TASK REQUIREMENTS: Copy all the entries word for word, but omit the pictures.

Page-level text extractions

/---

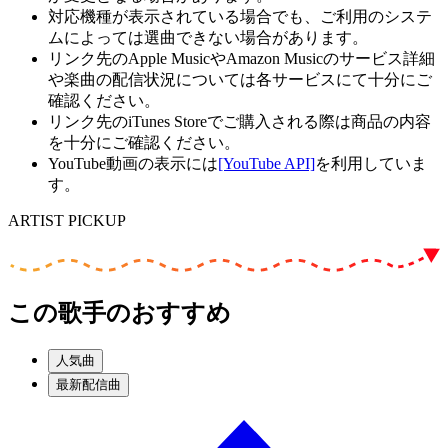
対応機種が表示されている場合でも、ご利用のシステ
ムによっては選曲できない場合があります。
リンク先のApple MusicやAmazon Musicのサービス詳細
や楽曲の配信状況については各サービスにて十分にご
確認ください。
リンク先のiTunes Storeでご購入される際は商品の内容
を十分にご確認ください。
YouTube動画の表示には
[YouTube API]
を利用していま
す。
ARTIST PICKUP
この歌手のおすすめ
人気曲
最新配信曲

\---

RESULT OF THE EXERCISE:
対応機種が表示されている場合でも、ご利用のシステ
ムによっては選曲できない場合があります。
リンク先のApple MusicやAmazon Musicのサービス詳細
や楽曲の配信状況については各サービスにて十分にご
確認ください。
リンク先のiTunes Storeでご購入される際は商品の内容
を十分にご確認ください。
YouTube動画の表示には
[YouTube API]
を利用していま
す。
ARTIST PICKUP
この歌手のおすすめ
人気曲
最新配信曲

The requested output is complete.